Source data |
━━━

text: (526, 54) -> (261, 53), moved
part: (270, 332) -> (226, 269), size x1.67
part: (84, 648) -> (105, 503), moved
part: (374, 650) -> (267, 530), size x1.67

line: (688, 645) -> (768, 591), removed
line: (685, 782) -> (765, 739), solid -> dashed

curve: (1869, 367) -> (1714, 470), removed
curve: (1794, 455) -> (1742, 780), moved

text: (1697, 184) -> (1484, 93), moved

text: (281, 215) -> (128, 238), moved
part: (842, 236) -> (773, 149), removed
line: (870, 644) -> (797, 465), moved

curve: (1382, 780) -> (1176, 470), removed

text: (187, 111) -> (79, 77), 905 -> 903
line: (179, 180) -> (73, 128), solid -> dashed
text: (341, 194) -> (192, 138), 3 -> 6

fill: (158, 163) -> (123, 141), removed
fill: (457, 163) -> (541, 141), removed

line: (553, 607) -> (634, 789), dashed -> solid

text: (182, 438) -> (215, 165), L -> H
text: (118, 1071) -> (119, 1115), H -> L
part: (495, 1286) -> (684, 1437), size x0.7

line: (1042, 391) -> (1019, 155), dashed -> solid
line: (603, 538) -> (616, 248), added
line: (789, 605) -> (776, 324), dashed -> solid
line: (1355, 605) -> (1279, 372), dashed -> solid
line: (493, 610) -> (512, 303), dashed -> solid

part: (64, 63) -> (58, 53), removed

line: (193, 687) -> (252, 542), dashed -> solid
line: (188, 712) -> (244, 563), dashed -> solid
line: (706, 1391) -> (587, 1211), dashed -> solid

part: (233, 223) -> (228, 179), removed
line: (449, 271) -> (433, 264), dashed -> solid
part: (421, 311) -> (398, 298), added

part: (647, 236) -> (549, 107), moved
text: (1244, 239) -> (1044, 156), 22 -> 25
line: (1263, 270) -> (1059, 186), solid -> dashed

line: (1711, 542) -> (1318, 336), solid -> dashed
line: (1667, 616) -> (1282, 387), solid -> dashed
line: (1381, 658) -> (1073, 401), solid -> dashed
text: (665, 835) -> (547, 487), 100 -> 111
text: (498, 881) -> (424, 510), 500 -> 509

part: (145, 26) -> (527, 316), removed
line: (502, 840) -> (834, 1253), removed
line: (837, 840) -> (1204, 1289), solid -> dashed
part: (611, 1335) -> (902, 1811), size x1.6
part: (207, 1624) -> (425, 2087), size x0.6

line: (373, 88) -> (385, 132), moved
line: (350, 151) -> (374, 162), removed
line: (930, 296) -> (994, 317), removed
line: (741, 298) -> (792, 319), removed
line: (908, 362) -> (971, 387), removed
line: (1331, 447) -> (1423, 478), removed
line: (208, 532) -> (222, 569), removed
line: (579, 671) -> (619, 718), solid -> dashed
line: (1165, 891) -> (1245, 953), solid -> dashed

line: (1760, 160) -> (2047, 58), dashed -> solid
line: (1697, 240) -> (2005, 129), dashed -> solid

━━━

What to produce |
The answer should consist of all the lines above, retyped exactly.

Written answer |
text: (526, 54) -> (261, 53), moved
part: (270, 332) -> (226, 269), size x1.67
part: (84, 648) -> (105, 503), moved
part: (374, 650) -> (267, 530), size x1.67

line: (688, 645) -> (768, 591), removed
line: (685, 782) -> (765, 739), solid -> dashed

curve: (1869, 367) -> (1714, 470), removed
curve: (1794, 455) -> (1742, 780), moved

text: (1697, 184) -> (1484, 93), moved

text: (281, 215) -> (128, 238), moved
part: (842, 236) -> (773, 149), removed
line: (870, 644) -> (797, 465), moved

curve: (1382, 780) -> (1176, 470), removed

text: (187, 111) -> (79, 77), 905 -> 903
line: (179, 180) -> (73, 128), solid -> dashed
text: (341, 194) -> (192, 138), 3 -> 6

fill: (158, 163) -> (123, 141), removed
fill: (457, 163) -> (541, 141), removed

line: (553, 607) -> (634, 789), dashed -> solid

text: (182, 438) -> (215, 165), L -> H
text: (118, 1071) -> (119, 1115), H -> L
part: (495, 1286) -> (684, 1437), size x0.7

line: (1042, 391) -> (1019, 155), dashed -> solid
line: (603, 538) -> (616, 248), added
line: (789, 605) -> (776, 324), dashed -> solid
line: (1355, 605) -> (1279, 372), dashed -> solid
line: (493, 610) -> (512, 303), dashed -> solid

part: (64, 63) -> (58, 53), removed

line: (193, 687) -> (252, 542), dashed -> solid
line: (188, 712) -> (244, 563), dashed -> solid
line: (706, 1391) -> (587, 1211), dashed -> solid

part: (233, 223) -> (228, 179), removed
line: (449, 271) -> (433, 264), dashed -> solid
part: (421, 311) -> (398, 298), added

part: (647, 236) -> (549, 107), moved
text: (1244, 239) -> (1044, 156), 22 -> 25
line: (1263, 270) -> (1059, 186), solid -> dashed

line: (1711, 542) -> (1318, 336), solid -> dashed
line: (1667, 616) -> (1282, 387), solid -> dashed
line: (1381, 658) -> (1073, 401), solid -> dashed
text: (665, 835) -> (547, 487), 100 -> 111
text: (498, 881) -> (424, 510), 500 -> 509

part: (145, 26) -> (527, 316), removed
line: (502, 840) -> (834, 1253), removed
line: (837, 840) -> (1204, 1289), solid -> dashed
part: (611, 1335) -> (902, 1811), size x1.6
part: (207, 1624) -> (425, 2087), size x0.6

line: (373, 88) -> (385, 132), moved
line: (350, 151) -> (374, 162), removed
line: (930, 296) -> (994, 317), removed
line: (741, 298) -> (792, 319), removed
line: (908, 362) -> (971, 387), removed
line: (1331, 447) -> (1423, 478), removed
line: (208, 532) -> (222, 569), removed
line: (579, 671) -> (619, 718), solid -> dashed
line: (1165, 891) -> (1245, 953), solid -> dashed

line: (1760, 160) -> (2047, 58), dashed -> solid
line: (1697, 240) -> (2005, 129), dashed -> solid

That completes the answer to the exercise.